### Goal of the exercise
Put every line of text in the items below into a JSON list of strings, one string per line, leaving out blank lines.

****************************************

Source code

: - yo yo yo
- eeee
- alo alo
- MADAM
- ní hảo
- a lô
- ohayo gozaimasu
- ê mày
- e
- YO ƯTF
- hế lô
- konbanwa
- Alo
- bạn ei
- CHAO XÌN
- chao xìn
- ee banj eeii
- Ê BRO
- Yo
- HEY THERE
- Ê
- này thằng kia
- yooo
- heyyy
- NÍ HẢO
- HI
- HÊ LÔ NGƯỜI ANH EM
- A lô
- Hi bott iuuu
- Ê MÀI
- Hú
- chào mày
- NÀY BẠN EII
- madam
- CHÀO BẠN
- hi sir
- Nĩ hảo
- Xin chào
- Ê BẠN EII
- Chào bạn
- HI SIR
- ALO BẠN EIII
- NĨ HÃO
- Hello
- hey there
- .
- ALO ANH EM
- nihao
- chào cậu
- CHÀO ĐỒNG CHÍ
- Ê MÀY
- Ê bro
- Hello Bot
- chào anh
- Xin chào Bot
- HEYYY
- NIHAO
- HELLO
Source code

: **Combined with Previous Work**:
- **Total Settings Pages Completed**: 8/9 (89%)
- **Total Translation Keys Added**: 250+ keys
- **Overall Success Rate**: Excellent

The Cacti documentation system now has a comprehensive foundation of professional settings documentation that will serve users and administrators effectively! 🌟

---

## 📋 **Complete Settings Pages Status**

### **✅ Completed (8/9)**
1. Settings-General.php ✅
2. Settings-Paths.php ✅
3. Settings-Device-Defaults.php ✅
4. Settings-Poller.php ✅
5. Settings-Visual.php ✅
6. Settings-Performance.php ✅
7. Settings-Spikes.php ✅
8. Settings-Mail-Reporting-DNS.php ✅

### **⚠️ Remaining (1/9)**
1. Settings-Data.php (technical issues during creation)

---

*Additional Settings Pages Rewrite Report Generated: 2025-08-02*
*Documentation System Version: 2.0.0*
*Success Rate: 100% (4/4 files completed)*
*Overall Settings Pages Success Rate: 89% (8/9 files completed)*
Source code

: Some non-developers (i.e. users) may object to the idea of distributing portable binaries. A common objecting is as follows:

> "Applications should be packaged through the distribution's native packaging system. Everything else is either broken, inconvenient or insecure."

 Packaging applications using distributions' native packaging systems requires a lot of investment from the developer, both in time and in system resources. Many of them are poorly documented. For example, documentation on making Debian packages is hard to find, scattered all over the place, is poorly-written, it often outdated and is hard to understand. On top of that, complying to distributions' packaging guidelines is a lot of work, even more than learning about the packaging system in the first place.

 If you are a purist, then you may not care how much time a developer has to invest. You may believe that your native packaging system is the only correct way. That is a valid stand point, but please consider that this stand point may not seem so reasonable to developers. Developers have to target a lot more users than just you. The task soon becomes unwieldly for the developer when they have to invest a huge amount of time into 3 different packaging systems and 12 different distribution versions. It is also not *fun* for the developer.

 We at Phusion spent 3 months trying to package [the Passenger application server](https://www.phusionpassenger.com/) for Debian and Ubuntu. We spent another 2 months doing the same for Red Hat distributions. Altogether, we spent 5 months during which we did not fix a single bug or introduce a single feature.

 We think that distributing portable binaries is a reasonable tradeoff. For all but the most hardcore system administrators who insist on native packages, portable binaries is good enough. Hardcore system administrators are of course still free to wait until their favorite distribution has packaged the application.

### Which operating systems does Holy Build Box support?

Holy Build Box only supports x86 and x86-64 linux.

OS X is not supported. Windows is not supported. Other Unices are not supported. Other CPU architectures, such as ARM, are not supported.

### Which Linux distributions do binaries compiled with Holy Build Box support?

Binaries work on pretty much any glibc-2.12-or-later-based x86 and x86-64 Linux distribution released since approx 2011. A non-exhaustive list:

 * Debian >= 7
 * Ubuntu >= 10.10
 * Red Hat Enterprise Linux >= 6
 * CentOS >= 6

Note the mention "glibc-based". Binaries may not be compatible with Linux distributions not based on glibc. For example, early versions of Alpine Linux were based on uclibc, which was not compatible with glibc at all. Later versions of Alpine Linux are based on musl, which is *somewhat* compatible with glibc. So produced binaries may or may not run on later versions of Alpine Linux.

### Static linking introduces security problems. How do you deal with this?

****************************************

### Response area
[
  "Source code",
  ": - yo yo yo",
  "- eeee",
  "- alo alo",
  "- MADAM",
  "- ní hảo",
  "- a lô",
  "- ohayo gozaimasu",
  "- ê mày",
  "- e",
  "- YO ƯTF",
  "- hế lô",
  "- konbanwa",
  "- Alo",
  "- bạn ei",
  "- CHAO XÌN",
  "- chao xìn",
  "- ee banj eeii",
  "- Ê BRO",
  "- Yo",
  "- HEY THERE",
  "- Ê",
  "- này thằng kia",
  "- yooo",
  "- heyyy",
  "- NÍ HẢO",
  "- HI",
  "- HÊ LÔ NGƯỜI ANH EM",
  "- A lô",
  "- Hi bott iuuu",
  "- Ê MÀI",
  "- Hú",
  "- chào mày",
  "- NÀY BẠN EII",
  "- madam",
  "- CHÀO BẠN",
  "- hi sir",
  "- Nĩ hảo",
  "- Xin chào",
  "- Ê BẠN EII",
  "- Chào bạn",
  "- HI SIR",
  "- ALO BẠN EIII",
  "- NĨ HÃO",
  "- Hello",
  "- hey there",
  "- .",
  "- ALO ANH EM",
  "- nihao",
  "- chào cậu",
  "- CHÀO ĐỒNG CHÍ",
  "- Ê MÀY",
  "- Ê bro",
  "- Hello Bot",
  "- chào anh",
  "- Xin chào Bot",
  "- HEYYY",
  "- NIHAO",
  "- HELLO",
  "Source code",
  ": **Combined with Previous Work**:",
  "- **Total Settings Pages Completed**: 8/9 (89%)",
  "- **Total Translation Keys Added**: 250+ keys",
  "- **Overall Success Rate**: Excellent",
  "The Cacti documentation system now has a comprehensive foundation of professional settings documentation that will serve users and administrators effectively! 🌟",
  "---",
  "## 📋 **Complete Settings Pages Status**",
  "### **✅ Completed (8/9)**",
  "1. Settings-General.php ✅",
  "2. Settings-Paths.php ✅",
  "3. Settings-Device-Defaults.php ✅",
  "4. Settings-Poller.php ✅",
  "5. Settings-Visual.php ✅",
  "6. Settings-Performance.php ✅",
  "7. Settings-Spikes.php ✅",
  "8. Settings-Mail-Reporting-DNS.php ✅",
  "### **⚠️ Remaining (1/9)**",
  "1. Settings-Data.php (technical issues during creation)",
  "---",
  "*Additional Settings Pages Rewrite Report Generated: 2025-08-02*",
  "*Documentation System Version: 2.0.0*",
  "*Success Rate: 100% (4/4 files completed)*",
  "*Overall Settings Pages Success Rate: 89% (8/9 files completed)*",
  "Source code",
  ": Some non-developers (i.e. users) may object to the idea of distributing portable binaries. A common objecting is as follows:",
  "> \"Applications should be packaged through the distribution's native packaging system. Everything else is either broken, inconvenient or insecure.\"",
  " Packaging applications using distributions' native packaging systems requires a lot of investment from the developer, both in time and in system resources. Many of them are poorly documented. For example, documentation on making Debian packages is hard to find, scattered all over the place, is poorly-written, it often outdated and is hard to understand. On top of that, complying to distributions' packaging guidelines is a lot of work, even more than learning about the packaging system in the first place.",
  " If you are a purist, then you may not care how much time a developer has to invest. You may believe that your native packaging system is the only correct way. That is a valid stand point, but please consider that this stand point may not seem so reasonable to developers. Developers have to target a lot more users than just you. The task soon becomes unwieldly for the developer when they have to invest a huge amount of time into 3 different packaging systems and 12 different distribution versions. It is also not *fun* for the developer.",
  " We at Phusion spent 3 months trying to package [the Passenger application server](https://www.phusionpassenger.com/) for Debian and Ubuntu. We spent another 2 months doing the same for Red Hat distributions. Altogether, we spent 5 months during which we did not fix a single bug or introduce a single feature.",
  " We think that distributing portable binaries is a reasonable tradeoff. For all but the most hardcore system administrators who insist on native packages, portable binaries is good enough. Hardcore system administrators are of course still free to wait until their favorite distribution has packaged the application.",
  "### Which operating systems does Holy Build Box support?",
  "Holy Build Box only supports x86 and x86-64 linux.",
  "OS X is not supported. Windows is not supported. Other Unices are not supported. Other CPU architectures, such as ARM, are not supported.",
  "### Which Linux distributions do binaries compiled with Holy Build Box support?",
  "Binaries work on pretty much any glibc-2.12-or-later-based x86 and x86-64 Linux distribution released since approx 2011. A non-exhaustive list:",
  " * Debian >= 7",
  " * Ubuntu >= 10.10",
  " * Red Hat Enterprise Linux >= 6",
  " * CentOS >= 6",
  "Note the mention \"glibc-based\". Binaries may not be compatible with Linux distributions not based on glibc. For example, early versions of Alpine Linux were based on uclibc, which was not compatible with glibc at all. Later versions of Alpine Linux are based on musl, which is *somewhat* compatible with glibc. So produced binaries may or may not run on later versions of Alpine Linux.",
  "### Static linking introduces security problems. How do you deal with this?"
]